Ontario Separation Agreements

If you and your spouse are thinking about separation, or have already ended your relationship, you may consider entering into a separation agreement with one another. Separation agreements allow couples to address the issues that arise during the breakdown of a relationship, including:

  • Ownership in or division of property
  • Support obligations
  • Decisions regarding your children
  • Custody and access of your children

At Russell Alexander Family Lawyers, we realize that every client is different. Determining our clients’ goals and interests is always our starting point for drafting a separation agreement. Your separation agreement can be as detailed as you want it to be. For example, you can determine what days each parent will spend with the children, and how all property is to be divided.

A properly drafted separation agreement allows the parties to retain control over major decisions in their lives during this difficult time. If parties cannot agree on these issues, a court may decide the issues on behalf of the parties. This can result in an arrangement that satisfies neither party.

While parties may come to an agreement on their own, enlisting a lawyer’s services in the preparation of a separation agreement can protect the agreement from legal challenge in the event of a dispute. At Russell Alexander Family Lawyers, our lawyers and law clerks work with you to create an agreement that suits your individual needs.
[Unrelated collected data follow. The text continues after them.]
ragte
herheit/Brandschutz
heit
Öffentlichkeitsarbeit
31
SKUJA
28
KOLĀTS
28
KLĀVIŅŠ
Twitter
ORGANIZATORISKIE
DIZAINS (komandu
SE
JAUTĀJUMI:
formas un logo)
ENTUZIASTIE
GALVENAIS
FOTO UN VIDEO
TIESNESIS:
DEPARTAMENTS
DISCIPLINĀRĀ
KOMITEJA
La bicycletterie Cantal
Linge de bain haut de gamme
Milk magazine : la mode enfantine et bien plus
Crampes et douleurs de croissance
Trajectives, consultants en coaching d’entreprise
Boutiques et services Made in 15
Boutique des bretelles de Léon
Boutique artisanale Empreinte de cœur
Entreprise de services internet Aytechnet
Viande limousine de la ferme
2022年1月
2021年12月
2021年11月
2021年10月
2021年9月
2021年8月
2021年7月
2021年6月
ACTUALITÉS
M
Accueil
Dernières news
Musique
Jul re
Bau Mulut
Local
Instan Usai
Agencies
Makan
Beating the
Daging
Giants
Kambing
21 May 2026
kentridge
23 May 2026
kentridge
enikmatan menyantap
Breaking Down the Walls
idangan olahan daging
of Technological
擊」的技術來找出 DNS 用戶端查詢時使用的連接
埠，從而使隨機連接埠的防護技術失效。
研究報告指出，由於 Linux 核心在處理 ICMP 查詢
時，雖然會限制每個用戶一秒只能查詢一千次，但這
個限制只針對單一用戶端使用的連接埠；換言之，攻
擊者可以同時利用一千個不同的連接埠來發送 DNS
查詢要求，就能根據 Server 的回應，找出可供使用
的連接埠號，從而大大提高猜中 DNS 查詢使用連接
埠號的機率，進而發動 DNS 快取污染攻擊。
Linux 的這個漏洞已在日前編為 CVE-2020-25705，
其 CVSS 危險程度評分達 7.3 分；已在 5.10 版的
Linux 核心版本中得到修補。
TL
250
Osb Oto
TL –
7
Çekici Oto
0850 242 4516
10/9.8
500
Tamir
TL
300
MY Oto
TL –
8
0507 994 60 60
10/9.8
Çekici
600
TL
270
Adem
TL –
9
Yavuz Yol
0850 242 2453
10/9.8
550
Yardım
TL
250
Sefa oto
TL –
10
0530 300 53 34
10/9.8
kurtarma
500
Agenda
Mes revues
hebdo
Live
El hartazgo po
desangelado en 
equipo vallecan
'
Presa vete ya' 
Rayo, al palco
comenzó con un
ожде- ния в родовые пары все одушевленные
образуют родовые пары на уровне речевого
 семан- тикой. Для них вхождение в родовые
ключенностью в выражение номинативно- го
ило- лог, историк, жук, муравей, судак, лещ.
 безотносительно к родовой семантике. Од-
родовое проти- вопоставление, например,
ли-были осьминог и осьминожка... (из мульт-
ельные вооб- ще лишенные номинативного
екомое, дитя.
We start by obtaining full disclosure from both parties and ascertaining your goals. We keep your goals and your legal rights at the forefront while negotiating the terms of your separation agreement with the other party. Once all the terms have been agreed upon, our firm will draft your agreement and provide it to you for your review. If changes are required, we revise the agreement and provide it to you and the other party to sign.

You should always obtain independent legal advice before signing any contract, including a separation agreement. A written agreement becomes legally binding once it has been signed by both parties, witnessed, signed by the witnesses, and dated.